Мокашев в бессилии, ярости и обиде, страшно ударил Спиридонова в челюсть. Спи-ридонов упал, а Мокашев убежал прочь.
Очухавшись, Спиридонов сел и помотал башкой, чтобы лучше соображать. Встал, сначала пошел, затем побежал. Он бежал и крнчал:
– Георгий! Где ты? Пропадешь! Утопнешь!
Он бежал по еле заметной тропке, изредка останавливался, прислушивался. И опять: – Георгий, где ты? Отзовись! Пропадешь здесь. Утопнешь!
Вдруг чавкнуло рядом. Осторожно, боясь провалиться, Спиридонов пошел на звук. Увидел – в трех шагах от него в болотной жиже молча пропадал Мокашев. Спиридонов протянул руку:
– Хватайся.
– Уйди от меня.
Он хотел пропасть. Но когда жижа подошла к подбородку, он в ужасе и отвращении судорожно вцепился в руку Спиридонова, который терпеливо и молча долго ждал этого. Захватив ногами молодую березку, Спиридонов двумя руками тянул и тянул Мокашева из болота. А вытянув на твердую землю, упал на траву обессиленный. Рядом прилег Мокашев, часто всхлипывавший от жалости к себе.

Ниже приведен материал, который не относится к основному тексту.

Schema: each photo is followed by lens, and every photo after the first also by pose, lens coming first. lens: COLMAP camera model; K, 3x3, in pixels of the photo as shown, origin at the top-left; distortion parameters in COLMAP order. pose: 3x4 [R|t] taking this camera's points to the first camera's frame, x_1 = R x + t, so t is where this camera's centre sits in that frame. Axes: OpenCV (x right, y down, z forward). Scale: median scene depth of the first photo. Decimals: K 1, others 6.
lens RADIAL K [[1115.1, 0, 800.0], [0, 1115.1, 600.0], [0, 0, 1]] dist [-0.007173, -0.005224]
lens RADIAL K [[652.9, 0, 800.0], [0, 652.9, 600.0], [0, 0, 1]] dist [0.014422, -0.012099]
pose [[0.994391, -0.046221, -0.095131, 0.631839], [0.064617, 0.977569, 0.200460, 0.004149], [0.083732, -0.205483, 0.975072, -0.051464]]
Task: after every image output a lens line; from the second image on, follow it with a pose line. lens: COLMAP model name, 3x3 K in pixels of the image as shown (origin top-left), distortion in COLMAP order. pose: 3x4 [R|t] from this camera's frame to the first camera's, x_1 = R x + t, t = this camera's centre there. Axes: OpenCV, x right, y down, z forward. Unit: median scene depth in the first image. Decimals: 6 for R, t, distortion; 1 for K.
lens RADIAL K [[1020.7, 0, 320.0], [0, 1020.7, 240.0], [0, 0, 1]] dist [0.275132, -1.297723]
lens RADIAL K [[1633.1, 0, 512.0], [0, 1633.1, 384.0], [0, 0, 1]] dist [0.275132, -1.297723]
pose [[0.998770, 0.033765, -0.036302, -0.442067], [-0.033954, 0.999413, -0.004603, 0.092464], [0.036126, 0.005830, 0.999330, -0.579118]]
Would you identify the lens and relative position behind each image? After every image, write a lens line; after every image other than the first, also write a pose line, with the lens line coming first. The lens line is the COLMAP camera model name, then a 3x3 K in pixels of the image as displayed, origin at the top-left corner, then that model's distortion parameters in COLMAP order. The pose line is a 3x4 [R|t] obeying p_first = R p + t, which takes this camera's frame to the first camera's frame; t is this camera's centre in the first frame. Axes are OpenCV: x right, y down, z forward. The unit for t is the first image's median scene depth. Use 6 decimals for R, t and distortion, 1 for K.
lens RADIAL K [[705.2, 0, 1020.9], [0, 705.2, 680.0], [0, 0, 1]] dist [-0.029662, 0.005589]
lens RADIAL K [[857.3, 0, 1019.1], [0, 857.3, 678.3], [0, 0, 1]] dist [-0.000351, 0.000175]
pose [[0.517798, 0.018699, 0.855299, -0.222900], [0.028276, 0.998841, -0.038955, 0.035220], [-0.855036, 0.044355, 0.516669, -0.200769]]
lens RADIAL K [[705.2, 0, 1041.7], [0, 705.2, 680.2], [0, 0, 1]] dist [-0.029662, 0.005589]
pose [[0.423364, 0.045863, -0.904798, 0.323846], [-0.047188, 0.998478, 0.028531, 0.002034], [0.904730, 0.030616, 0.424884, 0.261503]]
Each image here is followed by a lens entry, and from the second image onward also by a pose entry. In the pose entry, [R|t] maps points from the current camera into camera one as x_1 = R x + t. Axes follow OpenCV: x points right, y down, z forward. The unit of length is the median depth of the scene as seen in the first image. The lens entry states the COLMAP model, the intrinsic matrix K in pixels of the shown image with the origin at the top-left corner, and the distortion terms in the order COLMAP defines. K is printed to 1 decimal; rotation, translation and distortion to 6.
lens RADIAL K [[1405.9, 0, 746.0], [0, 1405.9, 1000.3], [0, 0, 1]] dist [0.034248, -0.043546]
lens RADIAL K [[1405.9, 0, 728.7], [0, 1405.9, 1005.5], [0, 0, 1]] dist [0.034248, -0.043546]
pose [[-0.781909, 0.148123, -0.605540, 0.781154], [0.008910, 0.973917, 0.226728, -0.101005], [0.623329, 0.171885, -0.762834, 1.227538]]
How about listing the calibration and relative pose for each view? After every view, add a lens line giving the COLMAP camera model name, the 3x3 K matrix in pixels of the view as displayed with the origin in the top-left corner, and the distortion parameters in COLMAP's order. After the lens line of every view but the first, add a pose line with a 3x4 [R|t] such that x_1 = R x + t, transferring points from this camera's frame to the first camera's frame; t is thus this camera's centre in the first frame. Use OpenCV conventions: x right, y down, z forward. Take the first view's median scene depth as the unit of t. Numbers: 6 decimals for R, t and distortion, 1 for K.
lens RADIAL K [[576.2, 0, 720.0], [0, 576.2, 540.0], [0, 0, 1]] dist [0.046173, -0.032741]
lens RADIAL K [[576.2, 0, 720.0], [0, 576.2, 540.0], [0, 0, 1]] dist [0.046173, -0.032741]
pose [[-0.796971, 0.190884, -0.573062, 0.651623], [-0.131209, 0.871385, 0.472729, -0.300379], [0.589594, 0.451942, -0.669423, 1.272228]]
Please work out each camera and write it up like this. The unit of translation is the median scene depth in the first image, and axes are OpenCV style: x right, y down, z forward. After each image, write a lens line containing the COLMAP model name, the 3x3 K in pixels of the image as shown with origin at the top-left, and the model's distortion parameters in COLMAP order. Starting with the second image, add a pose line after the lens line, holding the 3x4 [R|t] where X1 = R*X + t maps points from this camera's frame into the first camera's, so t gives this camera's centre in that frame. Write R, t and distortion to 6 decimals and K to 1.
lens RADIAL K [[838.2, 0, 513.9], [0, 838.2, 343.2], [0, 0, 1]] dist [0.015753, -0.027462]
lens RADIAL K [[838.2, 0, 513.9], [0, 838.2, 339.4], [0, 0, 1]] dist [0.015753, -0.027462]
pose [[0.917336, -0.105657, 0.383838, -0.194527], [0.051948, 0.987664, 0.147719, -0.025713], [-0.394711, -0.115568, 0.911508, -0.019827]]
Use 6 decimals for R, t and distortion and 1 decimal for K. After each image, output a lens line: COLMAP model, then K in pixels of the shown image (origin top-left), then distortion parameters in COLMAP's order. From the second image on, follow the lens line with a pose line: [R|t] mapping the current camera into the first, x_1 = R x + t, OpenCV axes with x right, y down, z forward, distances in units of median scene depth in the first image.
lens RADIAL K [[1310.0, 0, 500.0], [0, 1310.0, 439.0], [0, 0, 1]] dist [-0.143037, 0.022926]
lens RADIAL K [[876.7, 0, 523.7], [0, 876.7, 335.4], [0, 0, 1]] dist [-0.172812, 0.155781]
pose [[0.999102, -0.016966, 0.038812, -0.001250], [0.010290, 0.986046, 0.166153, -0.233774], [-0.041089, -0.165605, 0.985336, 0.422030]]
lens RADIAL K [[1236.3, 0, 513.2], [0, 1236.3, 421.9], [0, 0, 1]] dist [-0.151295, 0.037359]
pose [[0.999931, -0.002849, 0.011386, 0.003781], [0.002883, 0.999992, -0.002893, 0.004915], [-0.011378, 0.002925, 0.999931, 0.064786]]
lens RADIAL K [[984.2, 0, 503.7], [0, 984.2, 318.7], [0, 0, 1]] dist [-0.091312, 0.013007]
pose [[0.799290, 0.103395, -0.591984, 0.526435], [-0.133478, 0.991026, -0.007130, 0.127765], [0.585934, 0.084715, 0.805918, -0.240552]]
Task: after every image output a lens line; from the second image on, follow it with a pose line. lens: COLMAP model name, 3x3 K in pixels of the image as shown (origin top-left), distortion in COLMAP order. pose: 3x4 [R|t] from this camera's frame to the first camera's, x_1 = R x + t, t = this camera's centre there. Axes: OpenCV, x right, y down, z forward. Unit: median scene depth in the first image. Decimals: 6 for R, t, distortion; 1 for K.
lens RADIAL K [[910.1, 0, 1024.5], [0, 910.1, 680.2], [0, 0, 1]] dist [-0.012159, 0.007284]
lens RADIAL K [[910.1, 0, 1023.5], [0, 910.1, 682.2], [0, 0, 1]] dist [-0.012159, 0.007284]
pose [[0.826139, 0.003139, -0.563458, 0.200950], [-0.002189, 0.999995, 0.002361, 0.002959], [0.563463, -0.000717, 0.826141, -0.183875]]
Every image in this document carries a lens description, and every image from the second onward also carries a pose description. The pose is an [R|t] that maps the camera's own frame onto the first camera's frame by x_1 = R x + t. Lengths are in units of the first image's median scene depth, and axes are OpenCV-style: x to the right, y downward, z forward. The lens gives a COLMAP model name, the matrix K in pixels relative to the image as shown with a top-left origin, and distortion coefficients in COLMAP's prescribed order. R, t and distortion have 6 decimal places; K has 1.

– Не жалей их, – с трудом проговорил, наконец, Спиридонов. – Они вонючие убийцы, мерзавцы. Им не нужно жить. И себя не жалей.
– Как мерзавца, – уточнил Мокашев.
– Какой ты мерзавец! Ты – цветок в проруби.
– Вежливо ты сказал.
– Сказал как думаю. Вещи вроде бы разные, но когда они в проруби – и цветок, и дерьмо – полезность от них одна. Никакой полезности.
Лежали, молчали, отдыхали. Мокашев улыбнулся вдруг.
– Что скалишься? – поинтересовался Спиридонов.
– Ты – победитель. Ты победишь…
– Мы победим, – перебил его Спиридонов.
– Ладно. Вы победите, – продолжал Мокашев. – И ты, ты победишь! Начнешь строить светлое будущее, командовать станешь, детей наделаешь. А лет через тридцать явится перед тобой твой взрослый сын, и увидишь ты, что он дальтоник жизни, цветок без всякой полезности – такой, как я. Потому что с четырех лет начнет книжки читать, в четырнадцать – чужим мыслям удивляться, в шестнадцать – своими себе душу бередить.
– Хочешь сказать, что я зря стараюсь? Знаешь что? Иди-ка ты подальше! Некогда мне с тобой спорить! Дел у меня много. Выходи по тропинке аккуратно, смотри зарубки. На, держи!
Яков вынул из кармана мокашевский пистолет, бросил его на траву и повернулся, чтобы уйти… но Мокашев остановил его:
– А Анной рисковал зря, – сказал он. – Говорил любишь ее… Нет, Яков, настоящую любовь берегут, а ты ею с Кареевым в подкидного дурака играл.
– Много ты понимаешь, – обиженно ответил Спиридонов. – Пока Ганин своим человеком у меня в отряде был, Кареев не то, что тронуть Анну, подойти к ее дому страшился.
– Ганин мертвый, Яша, сказал Мокашев. А в контрразведке про Анну не один Кареев знал.
Спиридонов стал очень серьезен.
– Твоя правда, Георгий. Спасибо тебе за это. И он быстро зашагал прочь.
Но только успел свернуть за поворот, как услышал за спиной пистолетный выстрел. Он обернулся, болезненно сморщился. И крикнул неуверенно:
– Георгий, застрелился, что ль?
– Нет, – донеслось издалека.
– Стрелял-то зачем? – обрадованно спросил Спиридонов.
– Голос твой хотел услышать! Прощай, Яков!
– И ты – прощай, – сказал Спиридонов, повернулся и пошел по тропинке к своим.